That's the thing, there are so many beautiful places I look for words like "breathtaking" to get ideas for future trips! Have read great things about Cuetzalan, but such a place surrounded by breathtaking mountains moves it way up on the priority list. Thanks!


----------



## sparks (Jun 17, 2007)

Don't forget the Michoacan coast. I've driven it in both directions and it's some of the prettiest country I've seen


----------



## citlali (Mar 4, 2013)

Any place on the coast you recommend staying at?


----------



## sparks (Jun 17, 2007)

Caleta de Campos on south end and San Juan de Alima on the north end are the most civilized. Also stayed in Playa Azul near Lazaro which has a number of hotels but beach is not as pretty. Others are beautiful but more primitive. 


Michoacan Coast

Playa Azul

Playa La Ticla


----------



## vantexan (Sep 4, 2011)

citlali said:


> The phtos of Tolantongo make the fall look very "managed", looks like a fun water park, is it what it is?
> Agua Azul is a magnificent wild beautiful waterfall , unfortunately the natural beauty of its banks has been ruined by the ejido that is managing the land. It is an incredible shame that the ejido is letting all these crappy tourists post so close to it, it sure destroys the charm of it.
> Places like Misol - Ha, Las Nubes, el Chiflón , the lakes of Montebello and many other sites that have been left in their natural state are much more to my liking.
> 
> ...


If you didn't read it already, a unique feature of Tolantongo is the river comes out of the mountain there, and is warm due to underground volcanic activity.
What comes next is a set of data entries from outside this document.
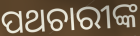
ପଥଚାରୀଙ୍କ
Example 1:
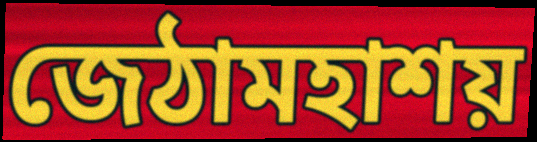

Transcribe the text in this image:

জেঠামহাশয়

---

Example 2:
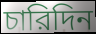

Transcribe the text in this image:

চারিদিন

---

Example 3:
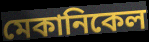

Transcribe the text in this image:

মেকানিকেল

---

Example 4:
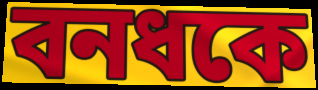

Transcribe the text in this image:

বনধকে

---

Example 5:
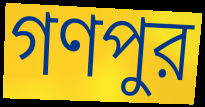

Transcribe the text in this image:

গণপুর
The water is highly mineralized, which gives it the aquamarine color. The falls in the shallow cave is natural too.


----------



## citlali (Mar 4, 2013)

Now you are talking warm water!! the color of the water is pretty typical of what the rivers in the jungle in Chiapas look like during the dry season, it is beautiful. But warm on top of it, now I have to go..


----------



## Anonimo (Apr 8, 2012)

> I tried to go once but got discouraged by the dirt, should I say talcum road?
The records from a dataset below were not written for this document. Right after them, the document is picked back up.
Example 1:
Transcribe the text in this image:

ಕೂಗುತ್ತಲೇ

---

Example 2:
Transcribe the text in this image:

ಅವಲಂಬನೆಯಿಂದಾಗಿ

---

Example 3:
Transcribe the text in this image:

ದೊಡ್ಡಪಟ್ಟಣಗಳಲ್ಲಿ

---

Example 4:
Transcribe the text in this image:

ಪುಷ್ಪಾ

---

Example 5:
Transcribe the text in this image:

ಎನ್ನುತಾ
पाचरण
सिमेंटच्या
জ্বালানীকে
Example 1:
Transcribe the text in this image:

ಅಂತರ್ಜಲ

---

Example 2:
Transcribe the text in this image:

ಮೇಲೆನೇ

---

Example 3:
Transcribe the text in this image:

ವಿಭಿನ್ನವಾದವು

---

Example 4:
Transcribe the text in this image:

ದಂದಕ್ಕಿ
It's dusty, but it's worth it.


----------



## citlali (Mar 4, 2013)

How long do you have to drive on the dirt road?


----------



## gwizzzzz (Apr 21, 2013)

Great pictures

Thx Gwizzzz


----------



## Anonimo (Apr 8, 2012)

citlali said:


> How long do you have to drive on the dirt road?


Maybe 20 to 30 minutes, depending on how you feel about hairpin curves over precipices. It always seems less scary, coming up.


----------



## Anonimo (Apr 8, 2012)

citlali said:


> Now you are talking warm water!! the color of the water is pretty typical of what the rivers in the jungle in Chiapas look like during the dry season, it is beautiful. But warm on top of it, now I have to go..



It's managed, it's true, but it's managed well, for the most part.


----------



## citlali (Mar 4, 2013)

It looks like a fun place to take kids and relax in one of these warm pools.


----------